▸ Task directions: List each line from the start of the rows through the line containing "مقالات ذات صلة", inclusive, as a numbered list, leaving out blank lines.

(Input for this task begins)

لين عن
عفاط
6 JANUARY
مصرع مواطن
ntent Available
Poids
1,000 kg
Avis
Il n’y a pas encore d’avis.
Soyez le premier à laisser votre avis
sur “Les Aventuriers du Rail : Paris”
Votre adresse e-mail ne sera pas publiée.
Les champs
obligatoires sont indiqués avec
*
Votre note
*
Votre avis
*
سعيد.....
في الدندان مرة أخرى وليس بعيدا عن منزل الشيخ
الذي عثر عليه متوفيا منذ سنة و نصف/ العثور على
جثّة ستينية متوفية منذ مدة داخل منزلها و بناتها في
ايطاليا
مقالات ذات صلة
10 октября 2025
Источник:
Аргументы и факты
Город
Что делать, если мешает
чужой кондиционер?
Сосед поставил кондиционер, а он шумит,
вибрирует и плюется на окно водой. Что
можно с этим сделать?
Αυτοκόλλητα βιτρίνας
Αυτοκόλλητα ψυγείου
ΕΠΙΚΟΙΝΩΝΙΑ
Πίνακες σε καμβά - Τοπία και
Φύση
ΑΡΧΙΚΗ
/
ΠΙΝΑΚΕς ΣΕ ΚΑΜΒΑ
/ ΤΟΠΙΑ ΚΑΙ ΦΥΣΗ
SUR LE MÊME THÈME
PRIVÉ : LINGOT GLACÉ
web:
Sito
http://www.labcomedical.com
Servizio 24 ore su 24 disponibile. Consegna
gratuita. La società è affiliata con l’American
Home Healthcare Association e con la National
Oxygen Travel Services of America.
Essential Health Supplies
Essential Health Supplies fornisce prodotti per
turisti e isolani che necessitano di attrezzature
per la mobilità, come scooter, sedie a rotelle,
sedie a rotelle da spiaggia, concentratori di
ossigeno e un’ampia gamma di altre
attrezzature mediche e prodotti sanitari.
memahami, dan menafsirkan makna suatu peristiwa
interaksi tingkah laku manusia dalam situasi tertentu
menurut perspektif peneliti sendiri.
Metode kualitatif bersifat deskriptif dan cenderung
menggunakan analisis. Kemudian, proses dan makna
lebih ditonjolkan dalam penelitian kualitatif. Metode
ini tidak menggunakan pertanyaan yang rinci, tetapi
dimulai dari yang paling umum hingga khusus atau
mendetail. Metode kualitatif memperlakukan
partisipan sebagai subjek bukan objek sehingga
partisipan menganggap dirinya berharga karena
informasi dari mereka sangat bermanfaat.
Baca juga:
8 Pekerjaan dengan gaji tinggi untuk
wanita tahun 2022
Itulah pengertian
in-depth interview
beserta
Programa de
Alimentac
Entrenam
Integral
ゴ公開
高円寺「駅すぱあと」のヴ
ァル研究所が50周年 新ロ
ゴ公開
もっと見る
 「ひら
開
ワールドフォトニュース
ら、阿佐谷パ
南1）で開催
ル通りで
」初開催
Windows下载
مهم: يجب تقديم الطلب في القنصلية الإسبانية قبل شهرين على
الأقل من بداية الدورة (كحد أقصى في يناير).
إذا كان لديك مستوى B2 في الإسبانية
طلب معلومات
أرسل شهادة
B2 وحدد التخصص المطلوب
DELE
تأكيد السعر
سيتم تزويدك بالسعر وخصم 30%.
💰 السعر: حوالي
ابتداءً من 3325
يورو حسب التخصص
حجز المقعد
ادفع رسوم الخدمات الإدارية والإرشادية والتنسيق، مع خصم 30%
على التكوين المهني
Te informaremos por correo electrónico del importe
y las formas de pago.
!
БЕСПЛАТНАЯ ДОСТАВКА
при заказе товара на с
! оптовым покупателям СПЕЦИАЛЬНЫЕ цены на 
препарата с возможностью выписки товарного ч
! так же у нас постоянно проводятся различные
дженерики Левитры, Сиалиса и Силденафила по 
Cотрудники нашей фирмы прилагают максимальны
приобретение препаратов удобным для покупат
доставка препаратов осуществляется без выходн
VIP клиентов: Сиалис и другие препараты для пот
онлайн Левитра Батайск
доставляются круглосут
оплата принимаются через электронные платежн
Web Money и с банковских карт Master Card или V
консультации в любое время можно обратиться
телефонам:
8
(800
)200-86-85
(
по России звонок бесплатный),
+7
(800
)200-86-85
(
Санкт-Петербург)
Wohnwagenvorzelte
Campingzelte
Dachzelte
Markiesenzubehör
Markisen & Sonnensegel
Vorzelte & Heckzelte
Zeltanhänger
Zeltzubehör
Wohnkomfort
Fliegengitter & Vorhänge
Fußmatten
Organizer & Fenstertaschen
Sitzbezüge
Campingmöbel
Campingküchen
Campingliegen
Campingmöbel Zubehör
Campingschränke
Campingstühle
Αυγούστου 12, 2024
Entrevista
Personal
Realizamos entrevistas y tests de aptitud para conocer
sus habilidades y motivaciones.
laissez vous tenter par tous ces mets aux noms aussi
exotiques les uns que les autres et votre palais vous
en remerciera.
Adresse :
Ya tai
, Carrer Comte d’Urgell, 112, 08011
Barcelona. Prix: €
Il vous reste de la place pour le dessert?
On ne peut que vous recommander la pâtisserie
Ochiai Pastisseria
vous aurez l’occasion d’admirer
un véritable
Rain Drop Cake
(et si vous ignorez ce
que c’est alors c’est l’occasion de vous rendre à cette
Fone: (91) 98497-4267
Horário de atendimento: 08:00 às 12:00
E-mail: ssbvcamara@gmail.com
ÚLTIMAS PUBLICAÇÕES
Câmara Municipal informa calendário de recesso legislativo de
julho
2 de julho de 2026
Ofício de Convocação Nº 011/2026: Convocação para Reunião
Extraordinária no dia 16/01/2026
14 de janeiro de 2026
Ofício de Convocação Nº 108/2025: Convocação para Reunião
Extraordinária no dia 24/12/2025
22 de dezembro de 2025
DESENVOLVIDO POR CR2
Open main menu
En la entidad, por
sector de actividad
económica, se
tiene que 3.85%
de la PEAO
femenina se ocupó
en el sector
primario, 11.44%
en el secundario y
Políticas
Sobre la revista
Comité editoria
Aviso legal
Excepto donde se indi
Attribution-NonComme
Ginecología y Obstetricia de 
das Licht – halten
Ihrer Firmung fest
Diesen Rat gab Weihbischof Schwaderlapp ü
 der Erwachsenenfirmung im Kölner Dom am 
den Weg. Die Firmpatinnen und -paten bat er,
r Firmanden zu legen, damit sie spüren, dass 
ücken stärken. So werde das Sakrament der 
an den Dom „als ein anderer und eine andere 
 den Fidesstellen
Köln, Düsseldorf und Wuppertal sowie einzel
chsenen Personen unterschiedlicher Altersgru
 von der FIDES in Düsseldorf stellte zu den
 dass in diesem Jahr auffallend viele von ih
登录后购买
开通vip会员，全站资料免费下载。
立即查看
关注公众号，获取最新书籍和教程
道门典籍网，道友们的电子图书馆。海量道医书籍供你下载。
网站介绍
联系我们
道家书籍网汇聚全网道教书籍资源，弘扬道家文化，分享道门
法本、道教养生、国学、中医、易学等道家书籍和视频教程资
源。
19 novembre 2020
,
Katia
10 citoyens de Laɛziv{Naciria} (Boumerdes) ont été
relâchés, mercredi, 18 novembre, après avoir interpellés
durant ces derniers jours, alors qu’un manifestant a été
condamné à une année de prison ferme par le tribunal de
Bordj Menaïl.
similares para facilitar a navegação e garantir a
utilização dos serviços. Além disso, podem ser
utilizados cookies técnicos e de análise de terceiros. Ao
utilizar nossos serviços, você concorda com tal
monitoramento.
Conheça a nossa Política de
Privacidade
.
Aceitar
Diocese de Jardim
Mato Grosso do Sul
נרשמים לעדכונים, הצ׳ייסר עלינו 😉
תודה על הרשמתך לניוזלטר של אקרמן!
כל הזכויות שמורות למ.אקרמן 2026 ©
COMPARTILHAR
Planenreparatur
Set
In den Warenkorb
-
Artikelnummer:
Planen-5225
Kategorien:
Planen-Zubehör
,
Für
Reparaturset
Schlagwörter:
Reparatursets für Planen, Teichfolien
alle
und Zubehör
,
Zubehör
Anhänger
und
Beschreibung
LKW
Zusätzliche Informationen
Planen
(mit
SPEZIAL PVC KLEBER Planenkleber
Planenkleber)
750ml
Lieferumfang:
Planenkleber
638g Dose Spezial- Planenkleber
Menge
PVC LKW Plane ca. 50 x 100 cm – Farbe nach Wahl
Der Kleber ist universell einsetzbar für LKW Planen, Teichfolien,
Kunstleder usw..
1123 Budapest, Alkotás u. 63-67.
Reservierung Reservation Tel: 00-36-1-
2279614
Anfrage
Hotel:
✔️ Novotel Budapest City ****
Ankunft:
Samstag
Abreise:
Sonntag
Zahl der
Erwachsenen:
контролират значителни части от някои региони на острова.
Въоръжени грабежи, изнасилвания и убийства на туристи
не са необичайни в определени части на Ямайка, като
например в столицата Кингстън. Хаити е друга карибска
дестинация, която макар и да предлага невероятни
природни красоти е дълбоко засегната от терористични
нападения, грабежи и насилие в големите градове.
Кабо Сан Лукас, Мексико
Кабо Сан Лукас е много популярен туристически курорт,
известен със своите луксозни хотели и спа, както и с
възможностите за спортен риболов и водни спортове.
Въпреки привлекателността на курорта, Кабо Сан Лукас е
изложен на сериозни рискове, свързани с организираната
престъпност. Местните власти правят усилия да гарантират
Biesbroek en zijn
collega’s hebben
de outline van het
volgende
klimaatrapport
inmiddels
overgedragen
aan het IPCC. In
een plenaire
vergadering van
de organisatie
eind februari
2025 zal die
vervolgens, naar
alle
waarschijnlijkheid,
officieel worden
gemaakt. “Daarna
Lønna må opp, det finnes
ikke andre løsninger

(Input for this task ends)

▸ Answer section:
1. لين عن
2. عفاط
3. 6 JANUARY
4. مصرع مواطن
5. ntent Available
6. Poids
7. 1,000 kg
8. Avis
9. Il n’y a pas encore d’avis.
10. Soyez le premier à laisser votre avis
11. sur “Les Aventuriers du Rail : Paris”
12. Votre adresse e-mail ne sera pas publiée.
13. Les champs
14. obligatoires sont indiqués avec
15. *
16. Votre note
17. *
18. Votre avis
19. *
20. سعيد.....
21. في الدندان مرة أخرى وليس بعيدا عن منزل الشيخ
22. الذي عثر عليه متوفيا منذ سنة و نصف/ العثور على
23. جثّة ستينية متوفية منذ مدة داخل منزلها و بناتها في
24. ايطاليا
25. مقالات ذات صلة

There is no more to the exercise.